# [Material to process]
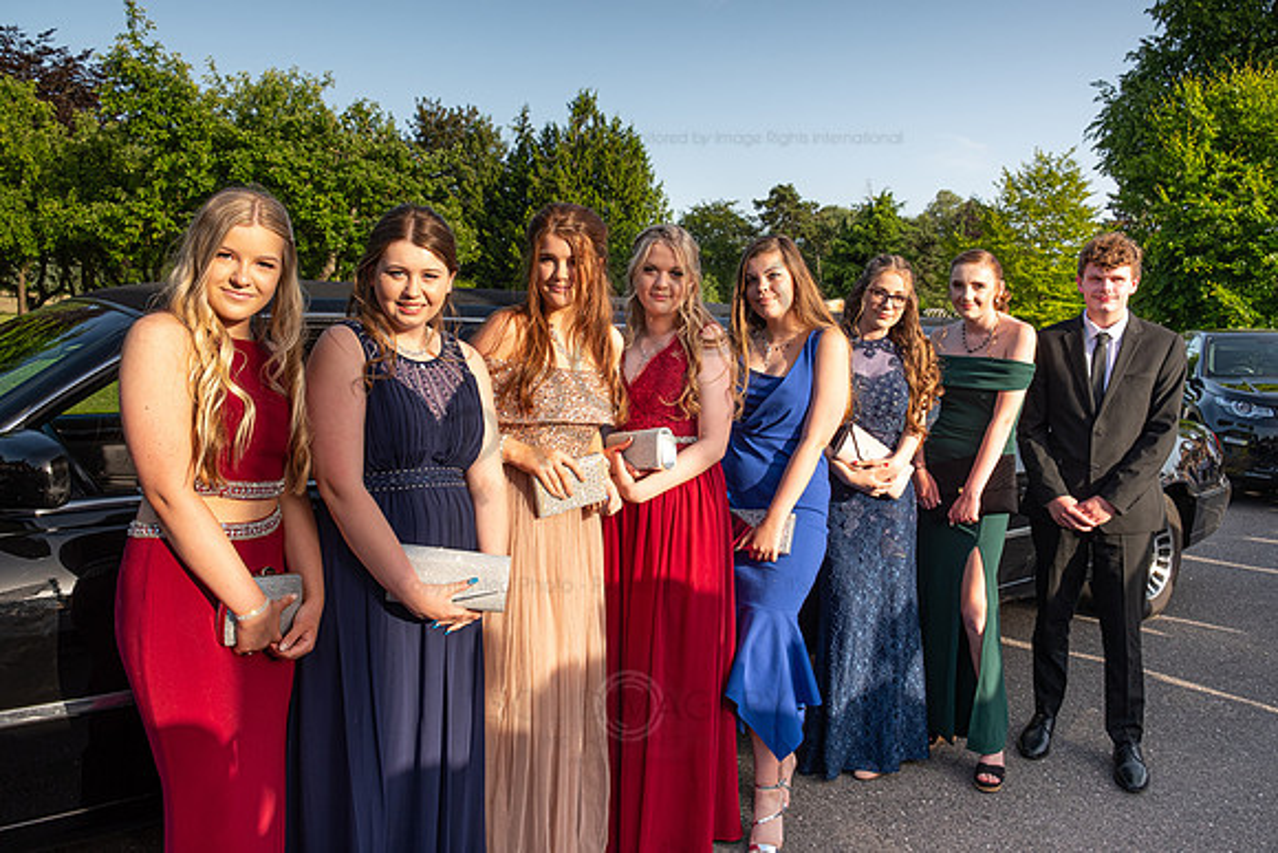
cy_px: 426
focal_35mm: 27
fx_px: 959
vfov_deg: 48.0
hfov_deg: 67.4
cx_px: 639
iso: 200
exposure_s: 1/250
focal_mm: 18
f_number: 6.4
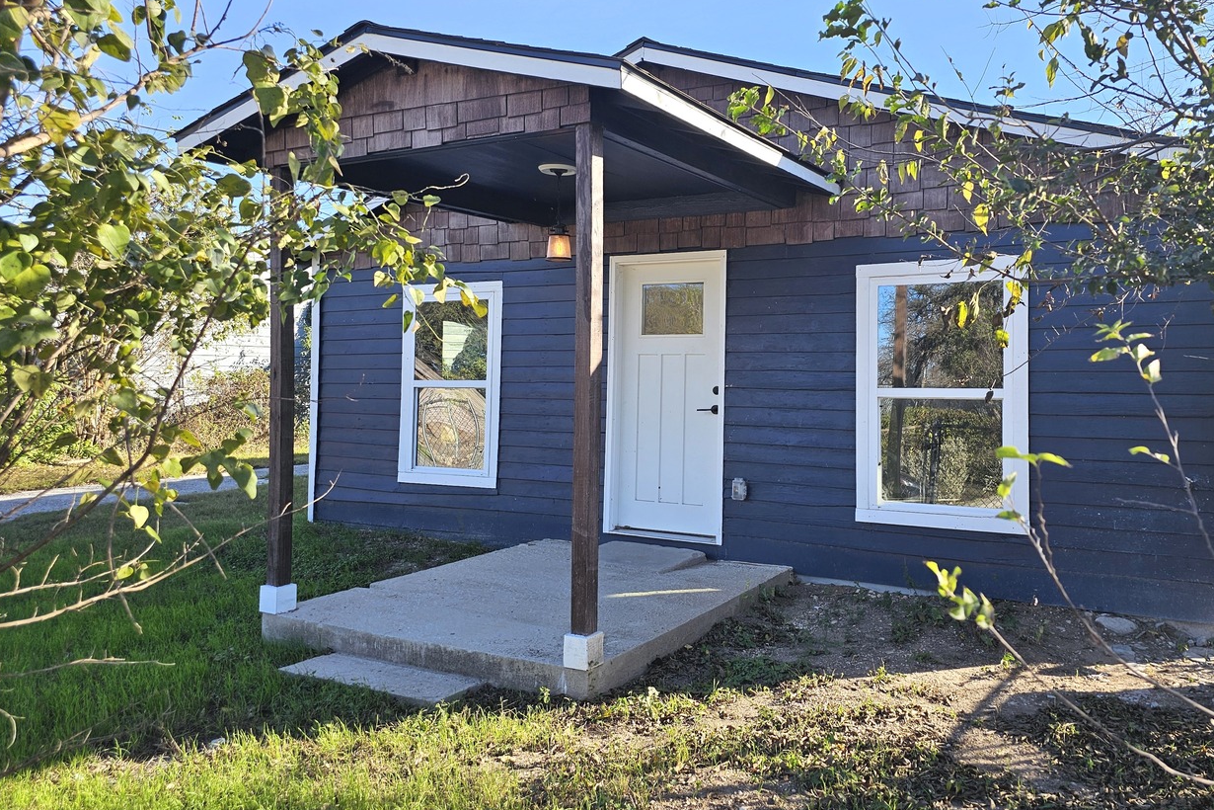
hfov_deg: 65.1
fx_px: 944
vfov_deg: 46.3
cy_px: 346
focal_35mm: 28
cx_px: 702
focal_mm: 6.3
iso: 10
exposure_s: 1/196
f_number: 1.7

# [Task statement]
Begin with the line that contains "vfov_deg: 48.0" and repeat every line through the end of the data, exactly and only those lines, leaving out the pictures.

# [Task solution]
vfov_deg: 48.0
hfov_deg: 67.4
cx_px: 639
iso: 200
exposure_s: 1/250
focal_mm: 18
f_number: 6.4
hfov_deg: 65.1
fx_px: 944
vfov_deg: 46.3
cy_px: 346
focal_35mm: 28
cx_px: 702
focal_mm: 6.3
iso: 10
exposure_s: 1/196
f_number: 1.7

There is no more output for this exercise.